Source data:
>>>

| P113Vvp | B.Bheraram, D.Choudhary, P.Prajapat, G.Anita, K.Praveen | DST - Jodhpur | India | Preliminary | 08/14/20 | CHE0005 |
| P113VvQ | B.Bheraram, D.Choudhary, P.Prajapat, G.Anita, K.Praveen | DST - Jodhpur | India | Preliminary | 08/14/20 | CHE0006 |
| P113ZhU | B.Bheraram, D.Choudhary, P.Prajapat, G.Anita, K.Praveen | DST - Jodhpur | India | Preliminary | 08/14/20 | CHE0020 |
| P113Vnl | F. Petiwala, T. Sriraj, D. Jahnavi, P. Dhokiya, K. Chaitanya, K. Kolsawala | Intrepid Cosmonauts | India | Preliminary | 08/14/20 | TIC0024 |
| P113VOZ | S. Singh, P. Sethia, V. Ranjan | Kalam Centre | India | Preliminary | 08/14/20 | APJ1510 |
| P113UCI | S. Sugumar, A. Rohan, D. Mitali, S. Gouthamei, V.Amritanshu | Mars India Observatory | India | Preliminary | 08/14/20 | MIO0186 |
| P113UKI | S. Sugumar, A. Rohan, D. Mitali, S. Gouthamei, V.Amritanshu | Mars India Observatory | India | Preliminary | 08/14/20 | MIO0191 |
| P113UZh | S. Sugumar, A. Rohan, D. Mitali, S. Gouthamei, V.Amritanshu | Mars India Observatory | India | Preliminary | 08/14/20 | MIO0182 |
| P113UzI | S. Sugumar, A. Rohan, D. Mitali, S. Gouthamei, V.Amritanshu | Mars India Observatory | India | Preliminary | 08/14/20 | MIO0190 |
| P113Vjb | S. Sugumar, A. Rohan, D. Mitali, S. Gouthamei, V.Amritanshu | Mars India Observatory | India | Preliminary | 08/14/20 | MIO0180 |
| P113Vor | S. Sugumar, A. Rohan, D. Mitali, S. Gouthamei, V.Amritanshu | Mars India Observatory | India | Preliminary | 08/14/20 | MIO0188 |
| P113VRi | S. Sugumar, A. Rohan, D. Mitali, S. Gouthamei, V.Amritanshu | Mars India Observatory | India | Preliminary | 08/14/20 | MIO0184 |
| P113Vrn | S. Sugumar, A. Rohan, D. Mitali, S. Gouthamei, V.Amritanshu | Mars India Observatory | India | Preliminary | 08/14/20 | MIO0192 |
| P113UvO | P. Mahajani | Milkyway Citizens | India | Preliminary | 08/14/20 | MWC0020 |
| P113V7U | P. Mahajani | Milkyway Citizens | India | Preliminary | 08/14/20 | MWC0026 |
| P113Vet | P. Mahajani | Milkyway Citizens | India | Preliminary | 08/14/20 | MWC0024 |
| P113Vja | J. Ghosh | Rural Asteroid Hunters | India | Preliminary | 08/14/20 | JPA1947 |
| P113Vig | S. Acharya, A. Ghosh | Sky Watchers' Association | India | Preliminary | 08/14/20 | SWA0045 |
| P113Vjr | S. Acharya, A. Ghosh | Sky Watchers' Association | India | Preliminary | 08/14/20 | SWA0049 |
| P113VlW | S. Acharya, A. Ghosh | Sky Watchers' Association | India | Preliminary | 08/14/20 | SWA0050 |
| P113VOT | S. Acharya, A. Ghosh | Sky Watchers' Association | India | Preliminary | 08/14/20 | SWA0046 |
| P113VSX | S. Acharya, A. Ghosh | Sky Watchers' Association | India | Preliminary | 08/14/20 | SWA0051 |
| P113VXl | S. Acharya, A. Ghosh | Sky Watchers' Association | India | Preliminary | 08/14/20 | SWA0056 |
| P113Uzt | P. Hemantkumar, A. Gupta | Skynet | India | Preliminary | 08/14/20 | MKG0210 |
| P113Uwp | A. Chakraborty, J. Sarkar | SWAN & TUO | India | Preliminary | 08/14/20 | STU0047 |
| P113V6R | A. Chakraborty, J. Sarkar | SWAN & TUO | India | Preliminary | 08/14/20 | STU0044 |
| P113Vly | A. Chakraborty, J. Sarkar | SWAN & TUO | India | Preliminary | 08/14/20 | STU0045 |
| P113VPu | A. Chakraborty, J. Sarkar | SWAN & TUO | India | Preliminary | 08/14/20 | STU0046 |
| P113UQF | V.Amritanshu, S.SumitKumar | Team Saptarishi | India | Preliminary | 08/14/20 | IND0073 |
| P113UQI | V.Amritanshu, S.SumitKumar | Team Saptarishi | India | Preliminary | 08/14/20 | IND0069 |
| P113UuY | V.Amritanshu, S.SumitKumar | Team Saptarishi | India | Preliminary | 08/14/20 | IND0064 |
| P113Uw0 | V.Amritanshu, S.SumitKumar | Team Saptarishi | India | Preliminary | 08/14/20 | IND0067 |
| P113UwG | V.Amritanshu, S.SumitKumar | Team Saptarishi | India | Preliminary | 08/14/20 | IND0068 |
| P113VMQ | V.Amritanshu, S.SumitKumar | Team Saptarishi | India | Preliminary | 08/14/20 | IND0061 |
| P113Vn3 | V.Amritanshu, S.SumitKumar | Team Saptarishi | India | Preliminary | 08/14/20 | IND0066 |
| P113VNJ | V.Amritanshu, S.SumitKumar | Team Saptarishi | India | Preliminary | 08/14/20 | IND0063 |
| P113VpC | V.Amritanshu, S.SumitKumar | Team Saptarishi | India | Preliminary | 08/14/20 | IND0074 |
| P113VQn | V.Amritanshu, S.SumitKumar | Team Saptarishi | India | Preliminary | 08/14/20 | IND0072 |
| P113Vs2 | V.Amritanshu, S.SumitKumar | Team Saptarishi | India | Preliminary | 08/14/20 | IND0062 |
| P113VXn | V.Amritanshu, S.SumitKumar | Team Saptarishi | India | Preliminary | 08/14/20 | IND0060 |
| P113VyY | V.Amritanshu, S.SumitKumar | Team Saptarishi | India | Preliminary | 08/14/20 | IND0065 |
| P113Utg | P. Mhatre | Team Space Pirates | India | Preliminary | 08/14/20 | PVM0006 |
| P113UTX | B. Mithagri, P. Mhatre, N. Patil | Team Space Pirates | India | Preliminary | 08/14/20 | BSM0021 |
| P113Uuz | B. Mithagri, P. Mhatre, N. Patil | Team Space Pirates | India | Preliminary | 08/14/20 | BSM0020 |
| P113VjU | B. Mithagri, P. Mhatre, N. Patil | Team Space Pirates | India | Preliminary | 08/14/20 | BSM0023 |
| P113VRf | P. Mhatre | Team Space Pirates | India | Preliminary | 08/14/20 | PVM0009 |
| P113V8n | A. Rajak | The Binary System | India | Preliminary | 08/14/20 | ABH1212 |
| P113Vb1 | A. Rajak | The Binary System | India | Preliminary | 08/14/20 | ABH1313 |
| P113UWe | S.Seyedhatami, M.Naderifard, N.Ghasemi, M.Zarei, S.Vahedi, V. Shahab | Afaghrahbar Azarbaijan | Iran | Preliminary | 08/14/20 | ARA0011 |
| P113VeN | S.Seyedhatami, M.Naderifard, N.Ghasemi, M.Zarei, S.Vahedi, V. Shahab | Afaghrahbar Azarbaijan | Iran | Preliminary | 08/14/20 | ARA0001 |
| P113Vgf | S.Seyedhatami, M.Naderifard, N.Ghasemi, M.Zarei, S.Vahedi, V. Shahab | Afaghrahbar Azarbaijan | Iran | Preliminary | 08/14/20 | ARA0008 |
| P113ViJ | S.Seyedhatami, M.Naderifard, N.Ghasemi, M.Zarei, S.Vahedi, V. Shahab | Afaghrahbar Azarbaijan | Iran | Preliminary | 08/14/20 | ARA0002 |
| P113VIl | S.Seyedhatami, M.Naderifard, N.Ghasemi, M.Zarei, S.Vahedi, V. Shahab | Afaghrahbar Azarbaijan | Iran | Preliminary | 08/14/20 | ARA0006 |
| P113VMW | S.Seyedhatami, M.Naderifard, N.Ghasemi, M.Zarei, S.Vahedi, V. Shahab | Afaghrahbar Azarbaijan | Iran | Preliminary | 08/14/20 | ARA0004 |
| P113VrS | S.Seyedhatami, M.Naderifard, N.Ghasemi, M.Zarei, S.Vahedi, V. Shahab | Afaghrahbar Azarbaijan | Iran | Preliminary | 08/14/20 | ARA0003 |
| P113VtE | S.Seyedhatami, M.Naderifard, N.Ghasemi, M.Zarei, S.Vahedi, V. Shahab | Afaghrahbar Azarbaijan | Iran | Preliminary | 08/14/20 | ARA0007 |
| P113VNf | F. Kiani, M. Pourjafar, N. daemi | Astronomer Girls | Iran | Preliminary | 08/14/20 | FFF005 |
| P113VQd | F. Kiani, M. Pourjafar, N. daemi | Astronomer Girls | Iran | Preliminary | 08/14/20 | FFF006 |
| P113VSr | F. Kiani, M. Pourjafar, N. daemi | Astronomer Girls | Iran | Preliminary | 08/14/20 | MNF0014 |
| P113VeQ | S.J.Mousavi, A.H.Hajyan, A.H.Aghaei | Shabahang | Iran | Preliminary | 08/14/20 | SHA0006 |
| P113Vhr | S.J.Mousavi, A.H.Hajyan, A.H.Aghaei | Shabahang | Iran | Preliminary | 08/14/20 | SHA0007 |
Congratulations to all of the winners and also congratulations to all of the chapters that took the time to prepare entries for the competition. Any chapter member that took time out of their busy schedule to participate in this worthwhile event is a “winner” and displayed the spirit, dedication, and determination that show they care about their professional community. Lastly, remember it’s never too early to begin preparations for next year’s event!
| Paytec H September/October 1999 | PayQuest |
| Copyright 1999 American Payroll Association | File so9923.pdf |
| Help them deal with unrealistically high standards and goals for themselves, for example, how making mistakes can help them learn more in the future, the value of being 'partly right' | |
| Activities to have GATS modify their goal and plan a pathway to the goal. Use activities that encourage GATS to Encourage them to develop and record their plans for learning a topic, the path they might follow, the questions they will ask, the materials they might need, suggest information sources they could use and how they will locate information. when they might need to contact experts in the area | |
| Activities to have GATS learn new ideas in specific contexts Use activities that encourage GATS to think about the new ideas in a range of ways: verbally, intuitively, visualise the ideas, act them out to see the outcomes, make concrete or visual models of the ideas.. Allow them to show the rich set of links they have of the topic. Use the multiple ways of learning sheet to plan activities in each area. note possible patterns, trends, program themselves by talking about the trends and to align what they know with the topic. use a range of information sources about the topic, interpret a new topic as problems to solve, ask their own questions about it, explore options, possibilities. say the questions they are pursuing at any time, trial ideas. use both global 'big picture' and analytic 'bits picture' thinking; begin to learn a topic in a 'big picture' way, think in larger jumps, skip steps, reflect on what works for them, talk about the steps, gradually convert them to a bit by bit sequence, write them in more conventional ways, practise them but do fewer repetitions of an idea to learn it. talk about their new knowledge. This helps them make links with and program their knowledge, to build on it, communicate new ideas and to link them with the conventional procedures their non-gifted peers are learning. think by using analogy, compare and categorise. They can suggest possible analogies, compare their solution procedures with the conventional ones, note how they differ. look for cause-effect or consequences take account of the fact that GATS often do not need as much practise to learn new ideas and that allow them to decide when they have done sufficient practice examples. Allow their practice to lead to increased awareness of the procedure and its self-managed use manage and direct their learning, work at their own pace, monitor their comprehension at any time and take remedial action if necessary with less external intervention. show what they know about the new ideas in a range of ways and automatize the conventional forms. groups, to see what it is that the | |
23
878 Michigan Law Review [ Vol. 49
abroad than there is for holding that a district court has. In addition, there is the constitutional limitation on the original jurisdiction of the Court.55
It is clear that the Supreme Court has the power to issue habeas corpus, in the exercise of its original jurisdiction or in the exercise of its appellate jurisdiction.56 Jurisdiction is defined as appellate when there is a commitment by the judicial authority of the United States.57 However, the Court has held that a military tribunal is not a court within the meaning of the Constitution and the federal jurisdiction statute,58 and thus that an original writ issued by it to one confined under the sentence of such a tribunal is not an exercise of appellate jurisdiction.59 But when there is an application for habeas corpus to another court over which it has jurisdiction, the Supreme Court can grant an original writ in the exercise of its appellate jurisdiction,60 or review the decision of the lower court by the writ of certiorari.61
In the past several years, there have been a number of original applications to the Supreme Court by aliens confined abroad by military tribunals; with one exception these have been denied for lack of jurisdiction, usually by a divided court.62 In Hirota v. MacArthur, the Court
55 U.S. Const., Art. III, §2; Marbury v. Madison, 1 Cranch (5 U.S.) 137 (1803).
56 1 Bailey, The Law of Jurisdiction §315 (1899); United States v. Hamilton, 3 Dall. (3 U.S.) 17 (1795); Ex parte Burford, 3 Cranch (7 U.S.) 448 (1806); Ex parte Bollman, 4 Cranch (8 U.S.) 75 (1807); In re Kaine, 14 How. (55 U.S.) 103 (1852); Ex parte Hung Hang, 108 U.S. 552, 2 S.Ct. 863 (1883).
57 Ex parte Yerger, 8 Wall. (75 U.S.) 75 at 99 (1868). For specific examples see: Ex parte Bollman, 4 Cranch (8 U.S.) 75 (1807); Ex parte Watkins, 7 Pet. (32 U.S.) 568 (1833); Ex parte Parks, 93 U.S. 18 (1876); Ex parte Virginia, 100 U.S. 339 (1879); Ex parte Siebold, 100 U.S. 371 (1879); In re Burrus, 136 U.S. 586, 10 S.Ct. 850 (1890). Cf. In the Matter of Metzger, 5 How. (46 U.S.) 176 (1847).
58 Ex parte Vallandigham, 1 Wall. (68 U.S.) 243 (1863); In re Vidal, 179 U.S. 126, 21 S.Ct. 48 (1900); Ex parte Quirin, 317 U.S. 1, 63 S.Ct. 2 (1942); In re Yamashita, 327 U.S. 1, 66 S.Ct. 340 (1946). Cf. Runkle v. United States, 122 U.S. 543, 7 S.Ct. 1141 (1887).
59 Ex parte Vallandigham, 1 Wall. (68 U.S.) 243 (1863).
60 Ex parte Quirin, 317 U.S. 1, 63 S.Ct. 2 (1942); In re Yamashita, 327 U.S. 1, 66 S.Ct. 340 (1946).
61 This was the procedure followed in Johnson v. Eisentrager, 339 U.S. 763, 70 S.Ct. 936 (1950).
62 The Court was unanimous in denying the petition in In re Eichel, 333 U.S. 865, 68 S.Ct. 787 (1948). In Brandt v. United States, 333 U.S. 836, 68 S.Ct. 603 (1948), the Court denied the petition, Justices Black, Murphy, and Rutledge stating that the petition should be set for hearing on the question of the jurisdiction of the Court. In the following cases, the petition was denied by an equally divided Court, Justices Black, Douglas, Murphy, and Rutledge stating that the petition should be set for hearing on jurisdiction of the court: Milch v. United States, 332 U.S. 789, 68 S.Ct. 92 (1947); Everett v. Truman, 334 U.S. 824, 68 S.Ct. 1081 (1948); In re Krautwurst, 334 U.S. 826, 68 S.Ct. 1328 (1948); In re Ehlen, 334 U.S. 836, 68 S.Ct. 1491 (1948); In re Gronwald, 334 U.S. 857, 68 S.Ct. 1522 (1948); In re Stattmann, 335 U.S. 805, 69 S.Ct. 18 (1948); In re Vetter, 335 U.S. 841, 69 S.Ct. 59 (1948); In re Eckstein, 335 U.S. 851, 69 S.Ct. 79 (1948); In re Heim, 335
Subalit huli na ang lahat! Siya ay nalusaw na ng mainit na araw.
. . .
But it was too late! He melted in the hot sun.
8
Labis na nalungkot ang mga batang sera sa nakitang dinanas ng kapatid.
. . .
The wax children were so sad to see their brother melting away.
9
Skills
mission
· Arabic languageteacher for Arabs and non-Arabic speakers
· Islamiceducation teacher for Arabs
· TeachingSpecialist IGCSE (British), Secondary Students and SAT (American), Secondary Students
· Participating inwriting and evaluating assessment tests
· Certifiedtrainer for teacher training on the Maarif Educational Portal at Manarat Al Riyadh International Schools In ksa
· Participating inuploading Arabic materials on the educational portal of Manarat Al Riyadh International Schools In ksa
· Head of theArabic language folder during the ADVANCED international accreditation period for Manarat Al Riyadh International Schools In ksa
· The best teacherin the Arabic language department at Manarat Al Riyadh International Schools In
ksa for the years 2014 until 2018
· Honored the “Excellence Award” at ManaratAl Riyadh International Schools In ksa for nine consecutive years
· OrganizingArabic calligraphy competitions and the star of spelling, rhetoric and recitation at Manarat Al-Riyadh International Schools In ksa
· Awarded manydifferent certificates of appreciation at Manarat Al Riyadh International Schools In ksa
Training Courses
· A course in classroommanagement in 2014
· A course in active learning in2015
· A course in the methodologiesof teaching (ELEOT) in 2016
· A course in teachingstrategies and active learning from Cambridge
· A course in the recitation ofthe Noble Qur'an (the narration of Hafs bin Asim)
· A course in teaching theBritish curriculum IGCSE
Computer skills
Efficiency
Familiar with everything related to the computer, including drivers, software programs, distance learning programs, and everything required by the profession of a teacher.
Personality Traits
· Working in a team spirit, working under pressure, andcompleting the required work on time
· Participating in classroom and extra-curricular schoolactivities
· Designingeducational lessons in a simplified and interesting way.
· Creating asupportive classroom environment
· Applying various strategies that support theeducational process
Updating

<<<

Activity => Your response should be made up of the lines in the data that contain the word "Aghaei".

Task output =>
| P113VeQ | S.J.Mousavi, A.H.Hajyan, A.H.Aghaei | Shabahang | Iran | Preliminary | 08/14/20 | SHA0006 |
| P113Vhr | S.J.Mousavi, A.H.Hajyan, A.H.Aghaei | Shabahang | Iran | Preliminary | 08/14/20 | SHA0007 |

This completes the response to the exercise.